Extrait du texte |

....................

Met­teur en scène : Cristos Mitropoulos.
Lumières : Maxime Roger.
décor : Chris­t­ian Courcelles.
Directeur Tech­nique : Vin­cent Para.
Avec : Lina Lama­ra & Pierre Delaup.

Résumé : Grandir avec deux cul­tures, entourée de femmes et ne rêver que d’une seule chose : devenir chanteuse de soul. Voilà l’histoire de celle qu’on appelle Gaïa qui nous ouvre les portes de ses sou­venirs avec sa mémé : Mouima. Avec Mouima, on par­le d’amour, on cui­sine, on se rit des hommes… Plus Gaïa grandit, plus le passé de Mouima rejail­lit. Plus Gaïa devient une femme et plus Mouima se rap­pelle de celle qu’elle était. La musique devient leur témoin, les chan­sons leur passerelle du présent au passé, du sou­venir aux rêves.

....................

Consigne a |
Répondez aux questions suivantes à partir de la fiche du spectacle.
(i) Qui est chargé des lumières ?
(ii) Quel nom porte la mémé de Gaïa ?
(iii) Quel métier Gaïa rêve-t-elle d'exercer ?

Données de travail |
....................

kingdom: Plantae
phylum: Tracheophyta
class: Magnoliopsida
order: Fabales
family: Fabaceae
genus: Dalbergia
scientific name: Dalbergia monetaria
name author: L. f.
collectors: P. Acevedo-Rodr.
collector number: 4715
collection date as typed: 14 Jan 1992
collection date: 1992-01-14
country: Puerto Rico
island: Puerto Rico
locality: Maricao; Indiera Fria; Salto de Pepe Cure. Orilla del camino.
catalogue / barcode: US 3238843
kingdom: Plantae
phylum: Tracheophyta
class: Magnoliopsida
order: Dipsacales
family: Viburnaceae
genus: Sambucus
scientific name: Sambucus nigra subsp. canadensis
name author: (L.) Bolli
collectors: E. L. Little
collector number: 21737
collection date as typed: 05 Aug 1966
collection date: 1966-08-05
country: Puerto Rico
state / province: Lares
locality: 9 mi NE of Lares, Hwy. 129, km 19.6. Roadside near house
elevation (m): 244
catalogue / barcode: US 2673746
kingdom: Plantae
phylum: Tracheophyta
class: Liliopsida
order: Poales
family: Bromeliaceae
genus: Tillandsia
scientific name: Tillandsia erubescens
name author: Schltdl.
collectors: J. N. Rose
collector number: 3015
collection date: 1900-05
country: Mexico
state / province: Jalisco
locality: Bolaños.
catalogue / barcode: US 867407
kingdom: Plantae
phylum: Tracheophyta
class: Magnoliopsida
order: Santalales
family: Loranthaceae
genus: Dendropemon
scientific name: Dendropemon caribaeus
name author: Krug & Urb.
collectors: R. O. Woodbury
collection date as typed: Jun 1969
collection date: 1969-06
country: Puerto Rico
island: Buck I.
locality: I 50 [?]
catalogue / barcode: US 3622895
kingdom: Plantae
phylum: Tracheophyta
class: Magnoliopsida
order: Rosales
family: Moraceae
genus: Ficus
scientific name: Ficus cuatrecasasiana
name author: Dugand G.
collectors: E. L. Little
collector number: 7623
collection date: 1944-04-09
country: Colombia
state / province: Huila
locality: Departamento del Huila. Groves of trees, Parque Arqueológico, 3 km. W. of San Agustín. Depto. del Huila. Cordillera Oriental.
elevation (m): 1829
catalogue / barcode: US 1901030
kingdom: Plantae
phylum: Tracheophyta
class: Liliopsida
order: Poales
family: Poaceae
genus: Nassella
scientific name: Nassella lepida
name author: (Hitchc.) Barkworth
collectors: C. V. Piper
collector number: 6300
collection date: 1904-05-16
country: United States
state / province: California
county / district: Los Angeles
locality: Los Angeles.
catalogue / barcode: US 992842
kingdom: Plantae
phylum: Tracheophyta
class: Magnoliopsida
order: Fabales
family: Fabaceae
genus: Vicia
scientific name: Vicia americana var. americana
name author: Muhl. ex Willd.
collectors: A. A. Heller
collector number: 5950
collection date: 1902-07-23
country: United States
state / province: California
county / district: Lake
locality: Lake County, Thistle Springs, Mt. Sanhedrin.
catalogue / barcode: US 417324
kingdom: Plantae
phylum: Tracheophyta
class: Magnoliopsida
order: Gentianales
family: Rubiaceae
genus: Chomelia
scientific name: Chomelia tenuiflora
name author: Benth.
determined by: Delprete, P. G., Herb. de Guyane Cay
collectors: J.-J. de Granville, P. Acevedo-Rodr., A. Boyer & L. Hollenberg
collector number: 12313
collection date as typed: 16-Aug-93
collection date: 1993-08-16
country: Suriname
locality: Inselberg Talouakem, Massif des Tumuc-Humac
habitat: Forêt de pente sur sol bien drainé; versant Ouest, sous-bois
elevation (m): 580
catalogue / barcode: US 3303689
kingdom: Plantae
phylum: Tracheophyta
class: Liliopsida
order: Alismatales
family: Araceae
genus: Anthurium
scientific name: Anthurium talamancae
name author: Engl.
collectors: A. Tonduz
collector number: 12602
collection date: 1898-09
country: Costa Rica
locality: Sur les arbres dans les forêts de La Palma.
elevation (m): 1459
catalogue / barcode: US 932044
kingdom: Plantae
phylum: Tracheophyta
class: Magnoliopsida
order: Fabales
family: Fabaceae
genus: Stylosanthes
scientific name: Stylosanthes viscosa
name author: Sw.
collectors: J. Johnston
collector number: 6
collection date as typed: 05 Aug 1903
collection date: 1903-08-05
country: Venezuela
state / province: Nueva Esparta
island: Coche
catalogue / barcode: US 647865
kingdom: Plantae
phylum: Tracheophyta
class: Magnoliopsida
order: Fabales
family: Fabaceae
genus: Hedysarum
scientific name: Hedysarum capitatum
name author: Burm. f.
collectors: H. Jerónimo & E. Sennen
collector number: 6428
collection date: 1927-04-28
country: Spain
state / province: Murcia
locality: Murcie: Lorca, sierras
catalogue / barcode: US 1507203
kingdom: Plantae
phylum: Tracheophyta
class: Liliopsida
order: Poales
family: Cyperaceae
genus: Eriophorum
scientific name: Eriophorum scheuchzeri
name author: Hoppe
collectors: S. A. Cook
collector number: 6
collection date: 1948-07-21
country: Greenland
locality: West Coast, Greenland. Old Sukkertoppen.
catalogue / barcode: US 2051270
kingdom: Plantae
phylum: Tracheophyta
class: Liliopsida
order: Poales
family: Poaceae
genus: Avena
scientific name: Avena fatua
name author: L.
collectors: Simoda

....................

Consigne b | Recopiez, dans les lignes de données sur les spécimens, tout ce qui va de la ligne contenant « genus: Vicia » jusqu'à la ligne contenant « country: Suriname », ces deux lignes comprises.

Réponse attendue a |
(i) Maxime Roger.
(ii) Mouima.
(iii) Chanteuse de soul.

Réponse attendue b |
genus: Vicia
scientific name: Vicia americana var. americana
name author: Muhl. ex Willd.
collectors: A. A. Heller
collector number: 5950
collection date: 1902-07-23
country: United States
state / province: California
county / district: Lake
locality: Lake County, Thistle Springs, Mt. Sanhedrin.
catalogue / barcode: US 417324
kingdom: Plantae
phylum: Tracheophyta
class: Magnoliopsida
order: Gentianales
family: Rubiaceae
genus: Chomelia
scientific name: Chomelia tenuiflora
name author: Benth.
determined by: Delprete, P. G., Herb. de Guyane Cay
collectors: J.-J. de Granville, P. Acevedo-Rodr., A. Boyer & L. Hollenberg
collector number: 12313
collection date as typed: 16-Aug-93
collection date: 1993-08-16
country: Suriname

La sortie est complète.